= Requirement =
A word-for-word copy of the listing is what's needed; leave out every image.

◆ ◆ ◆ ◆

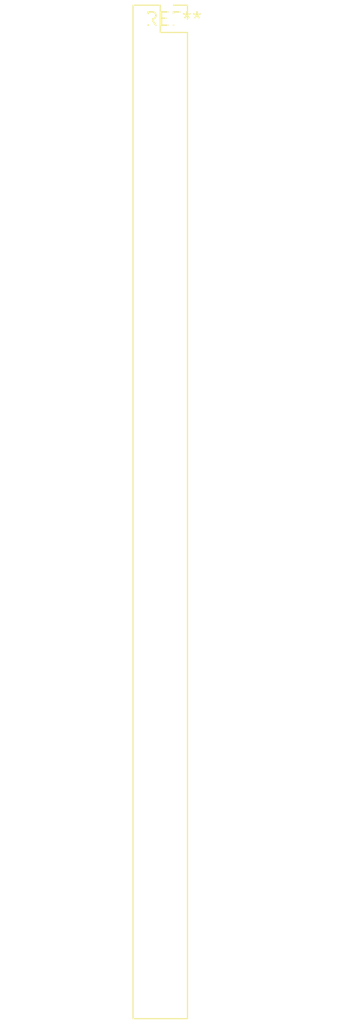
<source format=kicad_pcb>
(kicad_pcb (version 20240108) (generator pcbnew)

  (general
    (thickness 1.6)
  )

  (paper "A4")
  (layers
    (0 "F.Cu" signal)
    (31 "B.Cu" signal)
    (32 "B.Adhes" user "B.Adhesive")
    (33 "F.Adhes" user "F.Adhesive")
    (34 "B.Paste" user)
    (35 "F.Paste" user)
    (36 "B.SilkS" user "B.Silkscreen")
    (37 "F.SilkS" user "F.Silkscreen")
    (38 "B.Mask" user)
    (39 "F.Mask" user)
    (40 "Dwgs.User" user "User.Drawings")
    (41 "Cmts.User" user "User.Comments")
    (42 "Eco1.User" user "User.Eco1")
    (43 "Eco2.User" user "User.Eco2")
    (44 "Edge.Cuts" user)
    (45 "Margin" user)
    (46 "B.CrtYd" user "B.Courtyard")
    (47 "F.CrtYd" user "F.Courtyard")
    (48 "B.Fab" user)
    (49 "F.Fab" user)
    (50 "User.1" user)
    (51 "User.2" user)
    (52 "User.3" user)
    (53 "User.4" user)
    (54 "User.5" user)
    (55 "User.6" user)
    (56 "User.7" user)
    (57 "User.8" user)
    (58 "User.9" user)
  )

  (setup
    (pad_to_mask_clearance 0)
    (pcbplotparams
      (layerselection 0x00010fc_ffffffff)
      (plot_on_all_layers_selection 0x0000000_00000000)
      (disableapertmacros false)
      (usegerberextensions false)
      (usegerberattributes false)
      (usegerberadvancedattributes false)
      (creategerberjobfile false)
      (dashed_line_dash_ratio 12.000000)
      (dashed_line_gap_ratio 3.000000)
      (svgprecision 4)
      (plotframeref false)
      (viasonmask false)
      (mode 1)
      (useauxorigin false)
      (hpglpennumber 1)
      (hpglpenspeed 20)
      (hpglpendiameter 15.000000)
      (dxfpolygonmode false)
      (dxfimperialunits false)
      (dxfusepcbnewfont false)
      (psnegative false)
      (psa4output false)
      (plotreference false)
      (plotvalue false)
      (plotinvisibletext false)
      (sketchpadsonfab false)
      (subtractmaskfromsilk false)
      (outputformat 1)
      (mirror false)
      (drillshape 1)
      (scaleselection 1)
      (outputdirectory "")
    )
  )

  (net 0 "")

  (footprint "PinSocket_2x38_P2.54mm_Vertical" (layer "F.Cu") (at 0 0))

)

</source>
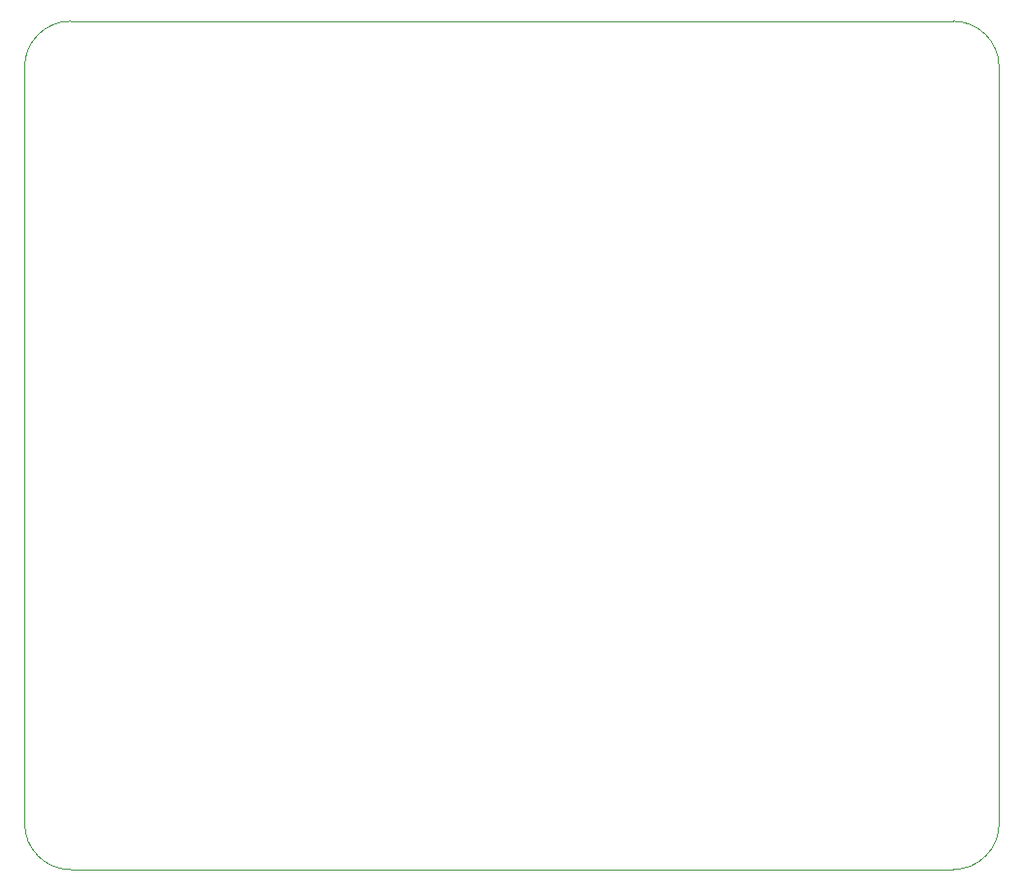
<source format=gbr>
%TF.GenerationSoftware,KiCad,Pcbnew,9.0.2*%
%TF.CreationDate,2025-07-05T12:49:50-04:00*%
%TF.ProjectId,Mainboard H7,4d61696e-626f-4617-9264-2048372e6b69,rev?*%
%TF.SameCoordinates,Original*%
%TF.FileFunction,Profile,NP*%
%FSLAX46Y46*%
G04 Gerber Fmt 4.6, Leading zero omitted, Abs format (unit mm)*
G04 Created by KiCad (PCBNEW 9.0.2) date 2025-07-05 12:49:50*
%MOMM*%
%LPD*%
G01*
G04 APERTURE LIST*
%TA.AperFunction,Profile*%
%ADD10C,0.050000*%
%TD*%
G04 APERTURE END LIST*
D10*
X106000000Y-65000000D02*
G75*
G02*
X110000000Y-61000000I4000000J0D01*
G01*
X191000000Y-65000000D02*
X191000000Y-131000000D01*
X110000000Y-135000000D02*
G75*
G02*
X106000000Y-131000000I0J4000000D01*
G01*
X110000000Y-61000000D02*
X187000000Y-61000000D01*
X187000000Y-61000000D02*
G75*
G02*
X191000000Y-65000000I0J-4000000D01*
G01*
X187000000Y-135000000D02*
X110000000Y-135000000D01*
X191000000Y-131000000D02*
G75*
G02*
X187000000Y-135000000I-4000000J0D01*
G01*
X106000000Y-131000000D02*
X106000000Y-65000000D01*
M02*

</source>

◆ ◆ ◆ ◆

= Answer below =
<source format=kicad_pcb>
(kicad_pcb (version 20240108) (generator pcbnew)

  (general
    (thickness 1.6)
  )

  (paper "A4")
  (layers
    (0 "F.Cu" signal)
    (31 "B.Cu" signal)
    (32 "B.Adhes" user "B.Adhesive")
    (33 "F.Adhes" user "F.Adhesive")
    (34 "B.Paste" user)
    (35 "F.Paste" user)
    (36 "B.SilkS" user "B.Silkscreen")
    (37 "F.SilkS" user "F.Silkscreen")
    (38 "B.Mask" user)
    (39 "F.Mask" user)
    (40 "Dwgs.User" user "User.Drawings")
    (41 "Cmts.User" user "User.Comments")
    (42 "Eco1.User" user "User.Eco1")
    (43 "Eco2.User" user "User.Eco2")
    (44 "Edge.Cuts" user)
    (45 "Margin" user)
    (46 "B.CrtYd" user "B.Courtyard")
    (47 "F.CrtYd" user "F.Courtyard")
    (48 "B.Fab" user)
    (49 "F.Fab" user)
    (50 "User.1" user)
    (51 "User.2" user)
    (52 "User.3" user)
    (53 "User.4" user)
    (54 "User.5" user)
    (55 "User.6" user)
    (56 "User.7" user)
    (57 "User.8" user)
    (58 "User.9" user)
  )

  (setup
    (pad_to_mask_clearance 0)
    (pcbplotparams
      (layerselection 0x00010fc_ffffffff)
      (plot_on_all_layers_selection 0x0000000_00000000)
      (disableapertmacros false)
      (usegerberextensions false)
      (usegerberattributes false)
      (usegerberadvancedattributes false)
      (creategerberjobfile false)
      (dashed_line_dash_ratio 12.000000)
      (dashed_line_gap_ratio 3.000000)
      (svgprecision 4)
      (plotframeref false)
      (viasonmask false)
      (mode 1)
      (useauxorigin false)
      (hpglpennumber 1)
      (hpglpenspeed 20)
      (hpglpendiameter 15.000000)
      (dxfpolygonmode false)
      (dxfimperialunits false)
      (dxfusepcbnewfont false)
      (psnegative false)
      (psa4output false)
      (plotreference false)
      (plotvalue false)
      (plotinvisibletext false)
      (sketchpadsonfab false)
      (subtractmaskfromsilk false)
      (outputformat 1)
      (mirror false)
      (drillshape 1)
      (scaleselection 1)
      (outputdirectory "")
    )
  )

  (net 0 "")

  (footprint "PinSocket_2x38_P2.54mm_Vertical" (layer "F.Cu") (at 0 0))

)

</source>
<source format=gbr>
%TF.GenerationSoftware,KiCad,Pcbnew,9.0.2*%
%TF.CreationDate,2025-07-05T12:49:50-04:00*%
%TF.ProjectId,Mainboard H7,4d61696e-626f-4617-9264-2048372e6b69,rev?*%
%TF.SameCoordinates,Original*%
%TF.FileFunction,Profile,NP*%
%FSLAX46Y46*%
G04 Gerber Fmt 4.6, Leading zero omitted, Abs format (unit mm)*
G04 Created by KiCad (PCBNEW 9.0.2) date 2025-07-05 12:49:50*
%MOMM*%
%LPD*%
G01*
G04 APERTURE LIST*
%TA.AperFunction,Profile*%
%ADD10C,0.050000*%
%TD*%
G04 APERTURE END LIST*
D10*
X106000000Y-65000000D02*
G75*
G02*
X110000000Y-61000000I4000000J0D01*
G01*
X191000000Y-65000000D02*
X191000000Y-131000000D01*
X110000000Y-135000000D02*
G75*
G02*
X106000000Y-131000000I0J4000000D01*
G01*
X110000000Y-61000000D02*
X187000000Y-61000000D01*
X187000000Y-61000000D02*
G75*
G02*
X191000000Y-65000000I0J-4000000D01*
G01*
X187000000Y-135000000D02*
X110000000Y-135000000D01*
X191000000Y-131000000D02*
G75*
G02*
X187000000Y-135000000I-4000000J0D01*
G01*
X106000000Y-131000000D02*
X106000000Y-65000000D01*
M02*

</source>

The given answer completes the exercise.